▶ **Your task**: Could you transcribe every record below exactly, leaving out the pictures?

[Data excerpts]
★ ★ ★ ★ ★ ★ ★

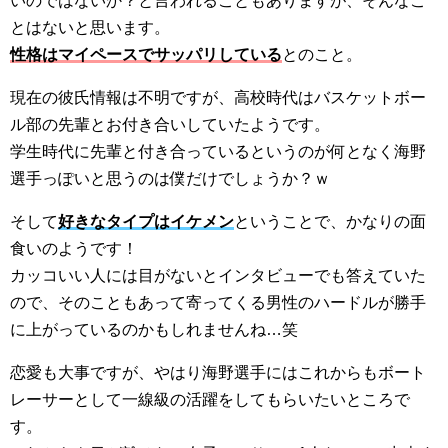
いのではないか？と言われることもありますが、そんなこ
とはないと思います。
性格はマイペースでサッパリしている
とのこと。
現在の彼氏情報は不明ですが、高校時代はバスケットボー
ル部の先輩とお付き合いしていたようです。
学生時代に先輩と付き合っているというのが何となく海野
選手っぽいと思うのは僕だけでしょうか？ｗ
そして
好きなタイプはイケメン
ということで、かなりの面
食いのようです！
カッコいい人には目がないとインタビューでも答えていた
ので、そのこともあって寄ってくる男性のハードルが勝手
に上がっているのかもしれませんね…笑
恋愛も大事ですが、やはり海野選手にはこれからもボート
レーサーとして一線級の活躍をしてもらいたいところで
す。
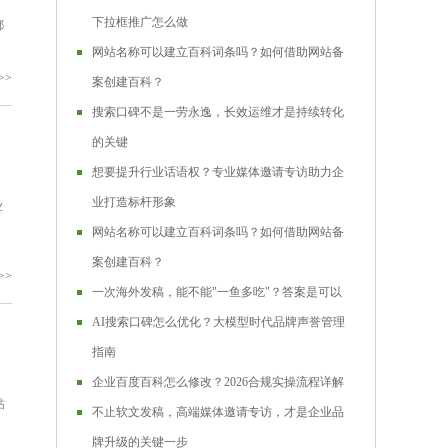
，
下拉框推广怎么做
都
网站名称可以建立百科词条吗？如何借助网站备
>>
案创建百科？
搜索口碑不是一劳永逸，长效运维才是持续转化
的关键
想要提升行业话语权？专业媒体邀请专访助力企
业打造标杆形象
业
。
网站名称可以建立百科词条吗？如何借助网站备
案创建百科？
>>
一次海外发稿，能不能"一鱼多吃"？答案是可以
AI搜索口碑怎么优化？大模型时代品牌声誉管理
指南
企业百度百科怎么修改？2026合规实操流程详解
帖
不止软文发稿，高端媒体邀请专访，才是企业品
牌升级的关键一步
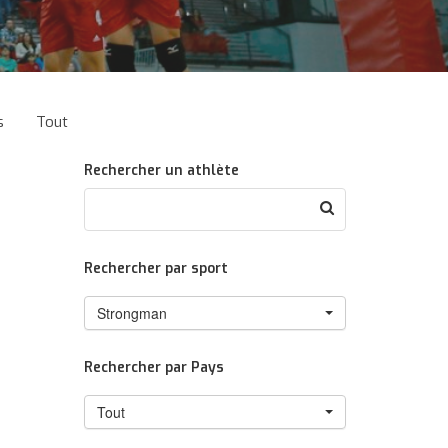
s
Tout
Rechercher un athlète
Rechercher par sport
Strongman
Rechercher par Pays
Tout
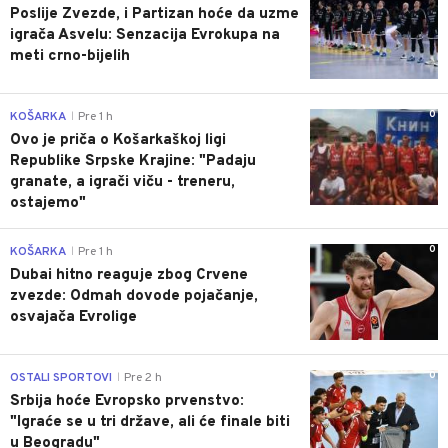
Poslije Zvezde, i Partizan hoće da uzme
igrača Asvelu: Senzacija Evrokupa na
meti crno-bijelih
0
KOŠARKA
Pre 1 h
|
Ovo je priča o Košarkaškoj ligi
Republike Srpske Krajine: "Padaju
granate, a igrači viču - treneru,
ostajemo"
0
KOŠARKA
Pre 1 h
|
Dubai hitno reaguje zbog Crvene
zvezde: Odmah dovode pojačanje,
osvajača Evrolige
0
OSTALI SPORTOVI
Pre 2 h
|
Srbija hoće Evropsko prvenstvo:
"Igraće se u tri države, ali će finale biti
u Beogradu"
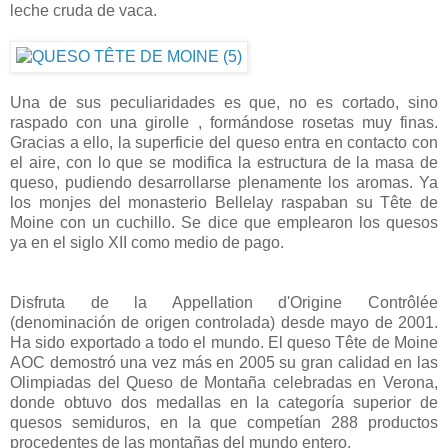
leche cruda de vaca.
Una de sus peculiaridades es que, no es cortado, sino
raspado con una girolle , formándose rosetas muy finas.
Gracias a ello, la superficie del queso entra en contacto con
el aire, con lo que se modifica la estructura de la masa de
queso, pudiendo desarrollarse plenamente los aromas. Ya
los monjes del monasterio Bellelay raspaban su Tête de
Moine con un cuchillo. Se dice que emplearon los quesos
ya en el siglo XII como medio de pago.
Disfruta de la Appellation d'Origine Contrôlée
(denominación de origen controlada) desde mayo de 2001.
Ha sido exportado a todo el mundo. El queso Tête de Moine
AOC demostró una vez más en 2005 su gran calidad en las
Olimpiadas del Queso de Montaña celebradas en Verona,
donde obtuvo dos medallas en la categoría superior de
quesos semiduros, en la que competían 288 productos
procedentes de las montañas del mundo entero.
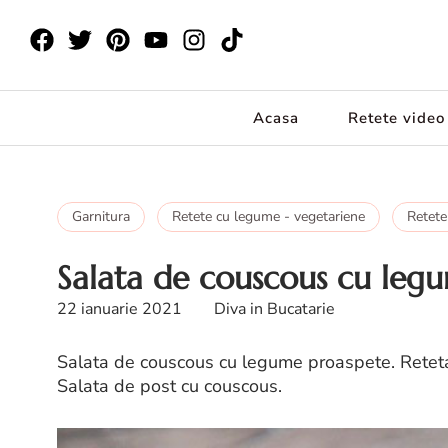
Acasa
Retete video
Garnitura
Retete cu legume - vegetariene
Retete
Salata de couscous cu leg
22 ianuarie 2021
Diva in Bucatarie
Salata de couscous cu legume proaspete. Retet
Salata de post cu couscous.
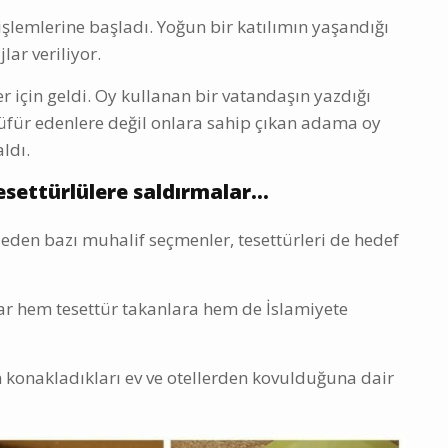
şlemlerine başladı. Yoğun bir katılımın yaşandığı
ar veriliyor.
 için geldi. Oy kullanan bir vatandaşın yazdığı
üfür edenlere değil onlara sahip çıkan adama oy
aldı.
settürlülere saldırmalar...
en bazı muhalif seçmenler, tesettürleri de hedef
r hem tesettür takanlara hem de İslamiyete
 konakladıkları ev ve otellerden kovulduğuna dair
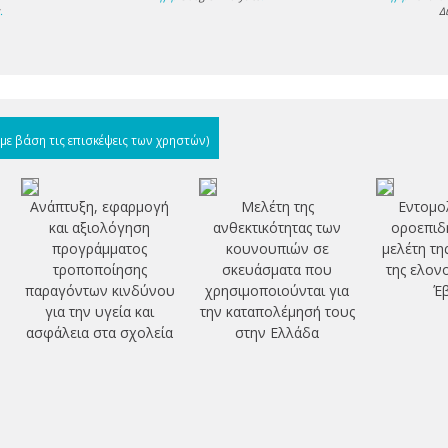
s
.
Δ
(με βάση τις επισκέψεις των χρηστών)
Ανάπτυξη, εφαρμογή
Μελέτη της
Εντομολ
και αξιολόγηση
ανθεκτικότητας των
οροεπιδ
προγράμματος
κουνουπιών σε
μελέτη τη
τροποποίησης
σκευάσματα που
της ελον
παραγόντων κινδύνου
χρησιμοποιούνται για
Έ
για την υγεία και
την καταπολέμησή τους
ασφάλεια στα σχολεία
στην Ελλάδα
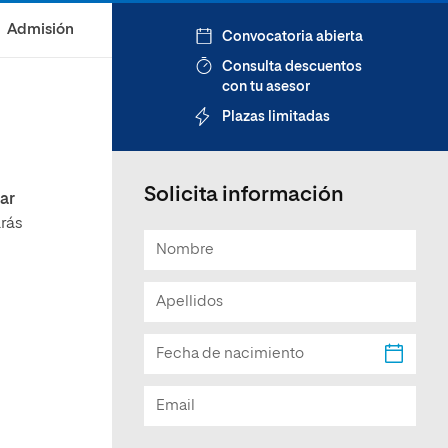
Facultad de Artes y Ciencias
Admisión
Convocatoria abierta
Sociales
Consulta descuentos
Escuela de Doctorado
con tu asesor
Plazas limitadas
n
s
Solicita información
car
rás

★ ★ ★ ★ ★ ★ ★

▶ **Solution**:
いのではないか？と言われることもありますが、そんなこ
とはないと思います。
性格はマイペースでサッパリしている
とのこと。
現在の彼氏情報は不明ですが、高校時代はバスケットボー
ル部の先輩とお付き合いしていたようです。
学生時代に先輩と付き合っているというのが何となく海野
選手っぽいと思うのは僕だけでしょうか？ｗ
そして
好きなタイプはイケメン
ということで、かなりの面
食いのようです！
カッコいい人には目がないとインタビューでも答えていた
ので、そのこともあって寄ってくる男性のハードルが勝手
に上がっているのかもしれませんね…笑
恋愛も大事ですが、やはり海野選手にはこれからもボート
レーサーとして一線級の活躍をしてもらいたいところで
す。
，
下拉框推广怎么做
都
网站名称可以建立百科词条吗？如何借助网站备
>>
案创建百科？
搜索口碑不是一劳永逸，长效运维才是持续转化
的关键
想要提升行业话语权？专业媒体邀请专访助力企
业打造标杆形象
业
。
网站名称可以建立百科词条吗？如何借助网站备
案创建百科？
>>
一次海外发稿，能不能"一鱼多吃"？答案是可以
AI搜索口碑怎么优化？大模型时代品牌声誉管理
指南
企业百度百科怎么修改？2026合规实操流程详解
帖
不止软文发稿，高端媒体邀请专访，才是企业品
牌升级的关键一步
s
Tout
Rechercher un athlète
Rechercher par sport
Strongman
Rechercher par Pays
Tout
Poslije Zvezde, i Partizan hoće da uzme
igrača Asvelu: Senzacija Evrokupa na
meti crno-bijelih
0
KOŠARKA
Pre 1 h
|
Ovo je priča o Košarkaškoj ligi
Republike Srpske Krajine: "Padaju
granate, a igrači viču - treneru,
ostajemo"
0
KOŠARKA
Pre 1 h
|
Dubai hitno reaguje zbog Crvene
zvezde: Odmah dovode pojačanje,
osvajača Evrolige
0
OSTALI SPORTOVI
Pre 2 h
|
Srbija hoće Evropsko prvenstvo:
"Igraće se u tri države, ali će finale biti
u Beogradu"
leche cruda de vaca.
Una de sus peculiaridades es que, no es cortado, sino
raspado con una girolle , formándose rosetas muy finas.
Gracias a ello, la superficie del queso entra en contacto con
el aire, con lo que se modifica la estructura de la masa de
queso, pudiendo desarrollarse plenamente los aromas. Ya
los monjes del monasterio Bellelay raspaban su Tête de
Moine con un cuchillo. Se dice que emplearon los quesos
ya en el siglo XII como medio de pago.
Disfruta de la Appellation d'Origine Contrôlée
(denominación de origen controlada) desde mayo de 2001.
Ha sido exportado a todo el mundo. El queso Tête de Moine
AOC demostró una vez más en 2005 su gran calidad en las
Olimpiadas del Queso de Montaña celebradas en Verona,
donde obtuvo dos medallas en la categoría superior de
quesos semiduros, en la que competían 288 productos
procedentes de las montañas del mundo entero.
Acasa
Retete video
Garnitura
Retete cu legume - vegetariene
Retete
Salata de couscous cu leg
22 ianuarie 2021
Diva in Bucatarie
Salata de couscous cu legume proaspete. Retet
Salata de post cu couscous.
şlemlerine başladı. Yoğun bir katılımın yaşandığı
ar veriliyor.
 için geldi. Oy kullanan bir vatandaşın yazdığı
üfür edenlere değil onlara sahip çıkan adama oy
aldı.
settürlülere saldırmalar...
en bazı muhalif seçmenler, tesettürleri de hedef
r hem tesettür takanlara hem de İslamiyete
 konakladıkları ev ve otellerden kovulduğuna dair
s
.
Δ
(με βάση τις επισκέψεις των χρηστών)
Ανάπτυξη, εφαρμογή
Μελέτη της
Εντομολ
και αξιολόγηση
ανθεκτικότητας των
οροεπιδ
προγράμματος
κουνουπιών σε
μελέτη τη
τροποποίησης
σκευάσματα που
της ελον
παραγόντων κινδύνου
χρησιμοποιούνται για
Έ
για την υγεία και
την καταπολέμησή τους
ασφάλεια στα σχολεία
στην Ελλάδα
Facultad de Artes y Ciencias
Admisión
Convocatoria abierta
Sociales
Consulta descuentos
Escuela de Doctorado
con tu asesor
Plazas limitadas
n
s
Solicita información
car
rás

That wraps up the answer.